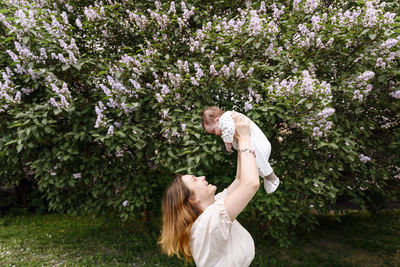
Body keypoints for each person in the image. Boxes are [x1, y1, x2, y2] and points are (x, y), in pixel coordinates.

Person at [159, 113, 259, 266]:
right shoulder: (209, 221)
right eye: (195, 179)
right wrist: (245, 138)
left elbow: (240, 180)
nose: (202, 177)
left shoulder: (215, 205)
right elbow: (250, 183)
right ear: (193, 199)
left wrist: (239, 141)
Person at [201, 106, 280, 194]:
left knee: (259, 162)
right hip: (258, 145)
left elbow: (229, 129)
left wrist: (227, 142)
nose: (216, 134)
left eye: (213, 131)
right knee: (254, 165)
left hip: (258, 145)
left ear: (217, 120)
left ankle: (271, 177)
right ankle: (267, 177)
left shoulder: (225, 118)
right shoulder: (230, 117)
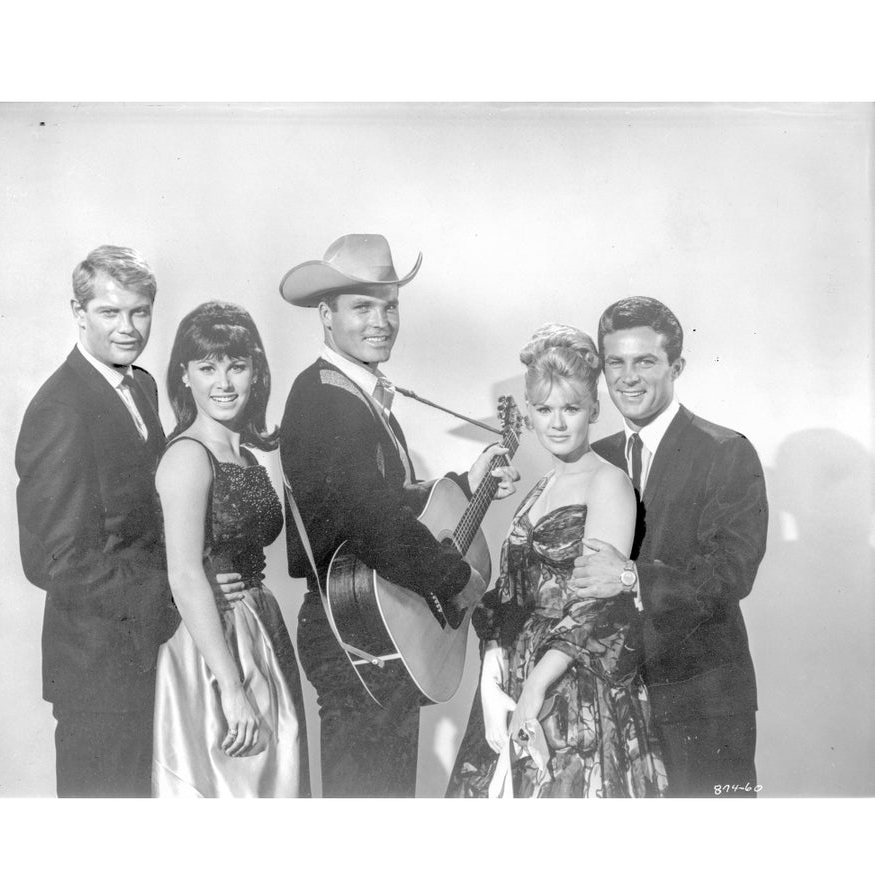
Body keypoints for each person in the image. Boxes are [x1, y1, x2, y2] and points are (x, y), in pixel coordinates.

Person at [278, 233, 519, 797]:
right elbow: (370, 522)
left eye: (390, 306)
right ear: (326, 315)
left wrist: (467, 482)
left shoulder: (358, 393)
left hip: (379, 623)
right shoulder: (323, 396)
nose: (381, 320)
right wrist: (456, 579)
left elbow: (385, 502)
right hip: (353, 631)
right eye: (362, 306)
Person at [16, 245, 237, 797]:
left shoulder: (139, 384)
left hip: (144, 653)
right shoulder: (59, 408)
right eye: (110, 313)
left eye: (140, 312)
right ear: (78, 312)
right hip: (96, 668)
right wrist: (175, 595)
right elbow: (55, 562)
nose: (128, 328)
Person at [446, 324, 668, 798]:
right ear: (528, 414)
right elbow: (508, 596)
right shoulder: (537, 490)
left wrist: (534, 689)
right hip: (519, 671)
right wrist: (491, 679)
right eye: (545, 410)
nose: (558, 423)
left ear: (594, 408)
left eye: (570, 408)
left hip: (574, 680)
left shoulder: (608, 482)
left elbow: (595, 604)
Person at [571, 296, 768, 798]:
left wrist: (631, 576)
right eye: (616, 361)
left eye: (646, 361)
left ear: (676, 366)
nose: (628, 377)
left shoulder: (726, 452)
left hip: (701, 699)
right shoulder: (598, 458)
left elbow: (730, 574)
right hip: (611, 699)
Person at [152, 301, 309, 797]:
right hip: (213, 647)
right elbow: (183, 575)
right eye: (207, 368)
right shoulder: (186, 456)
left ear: (255, 373)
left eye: (236, 366)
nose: (223, 382)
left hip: (261, 627)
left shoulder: (245, 452)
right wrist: (232, 687)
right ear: (185, 376)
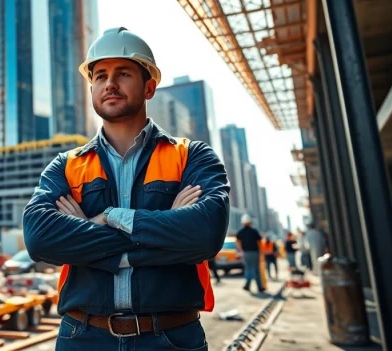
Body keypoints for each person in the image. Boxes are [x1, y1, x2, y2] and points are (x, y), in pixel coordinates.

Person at [23, 27, 229, 350]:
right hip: (83, 337)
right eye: (100, 75)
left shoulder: (191, 156)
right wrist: (165, 229)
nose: (110, 84)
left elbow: (206, 234)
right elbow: (39, 238)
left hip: (171, 338)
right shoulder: (67, 165)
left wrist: (104, 219)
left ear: (149, 87)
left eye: (123, 73)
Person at [236, 215, 265, 293]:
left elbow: (238, 241)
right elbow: (259, 242)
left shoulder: (240, 232)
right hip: (254, 252)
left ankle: (248, 285)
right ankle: (259, 287)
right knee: (256, 270)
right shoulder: (254, 231)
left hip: (246, 253)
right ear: (250, 222)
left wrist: (241, 250)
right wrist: (261, 253)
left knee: (248, 269)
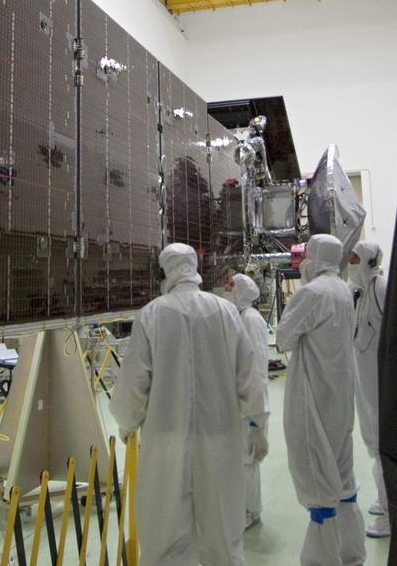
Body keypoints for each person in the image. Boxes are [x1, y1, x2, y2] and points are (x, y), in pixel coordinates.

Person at [111, 243, 269, 566]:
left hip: (166, 440)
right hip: (221, 437)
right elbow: (248, 375)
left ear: (165, 270)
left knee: (166, 535)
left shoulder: (152, 315)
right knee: (223, 534)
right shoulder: (225, 312)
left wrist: (127, 423)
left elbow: (134, 383)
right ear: (194, 267)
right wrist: (257, 422)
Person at [276, 233, 367, 566]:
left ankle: (323, 560)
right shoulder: (343, 290)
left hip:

---------------

● Work task: Please reproduce the records above exactly, leaving out every picture.

● Solution to the exercise:
Body keypoints for each person in the image. Boxes are [x1, y1, x2, y2] and points are (x, y), in pixel coordinates.

Person at [159, 113, 259, 266]:
right shoulder: (209, 221)
right eye: (195, 179)
right wrist: (245, 138)
left elbow: (240, 180)
nose: (202, 177)
left shoulder: (215, 205)
right elbow: (250, 183)
right ear: (193, 199)
left wrist: (239, 141)
Person at [201, 106, 280, 194]:
left knee: (259, 162)
right hip: (258, 145)
left elbow: (229, 129)
left wrist: (227, 142)
nose: (216, 134)
left eye: (213, 131)
right knee: (254, 165)
left hip: (258, 145)
left ear: (217, 120)
left ankle: (271, 177)
right ankle: (267, 177)
left shoulder: (225, 118)
right shoulder: (230, 117)
Body keypoints for each person in the image. Boxes are [x1, y1, x2, y2] and points are (x, y), in pixel coordinates.

Person at [278, 233, 519, 797]:
right elbow: (370, 522)
left eye: (390, 306)
right ear: (326, 315)
left wrist: (467, 482)
left shoulder: (358, 393)
left hip: (379, 623)
right shoulder: (323, 396)
nose: (381, 320)
right wrist: (456, 579)
left elbow: (385, 502)
right hip: (353, 631)
right eye: (362, 306)
Person at [16, 245, 237, 797]:
left shoulder: (139, 384)
left hip: (144, 653)
right shoulder: (59, 408)
right eye: (110, 313)
left eye: (140, 312)
right ear: (78, 312)
right hip: (96, 668)
right wrist: (175, 595)
right elbow: (55, 562)
nose: (128, 328)
Person at [446, 324, 668, 798]:
right ear: (528, 414)
right elbow: (508, 596)
right shoulder: (537, 490)
left wrist: (534, 689)
right hip: (519, 671)
right wrist: (491, 679)
right eye: (545, 410)
nose: (558, 423)
left ear: (594, 408)
left eye: (570, 408)
left hip: (574, 680)
left shoulder: (608, 482)
left elbow: (595, 604)
Person at [571, 296, 768, 798]:
left wrist: (631, 576)
right eye: (616, 361)
left eye: (646, 361)
left ear: (676, 366)
nose: (628, 377)
left shoulder: (726, 452)
left hip: (701, 699)
right shoulder: (598, 458)
left elbow: (730, 574)
right hip: (611, 699)
Person at [152, 301, 309, 797]:
right hip: (213, 647)
right elbow: (183, 575)
right eye: (207, 368)
right shoulder: (186, 456)
left ear: (255, 373)
left eye: (236, 366)
nose: (223, 382)
left hip: (261, 627)
left shoulder: (245, 452)
right wrist: (232, 687)
right ear: (185, 376)
Body keypoints for each person in the image. Boxes are [x1, y1, x2, y2] and points are (x, y), in pixel coordinates.

Person at [23, 27, 229, 350]:
right hip: (83, 337)
right eye: (100, 75)
left shoulder: (191, 156)
right wrist: (165, 229)
nose: (110, 84)
left elbow: (206, 234)
right elbow: (39, 238)
left hip: (171, 338)
right shoulder: (67, 165)
left wrist: (104, 219)
left ear: (149, 87)
left eye: (123, 73)
Person at [236, 215, 265, 293]:
left elbow: (238, 241)
right elbow: (259, 242)
left shoulder: (240, 232)
right hip: (254, 252)
left ankle: (248, 285)
right ankle: (259, 287)
right knee: (256, 270)
right shoulder: (254, 231)
left hip: (246, 253)
right ear: (250, 222)
left wrist: (241, 250)
right wrist: (261, 253)
left knee: (248, 269)
Body keypoints for each person in the image. Boxes are [x1, y1, x2, y2] and points are (x, y), in pixel coordinates.

Person at [111, 243, 269, 566]:
left hip: (166, 440)
right hip: (221, 437)
right elbow: (248, 375)
left ear: (165, 270)
left knee: (166, 535)
left shoulder: (152, 315)
right knee: (223, 534)
right shoulder: (225, 312)
left wrist: (127, 423)
left elbow: (134, 383)
right ear: (194, 267)
right wrist: (257, 422)
Person at [276, 233, 367, 566]:
left ankle: (323, 560)
right shoulder: (343, 290)
left hip:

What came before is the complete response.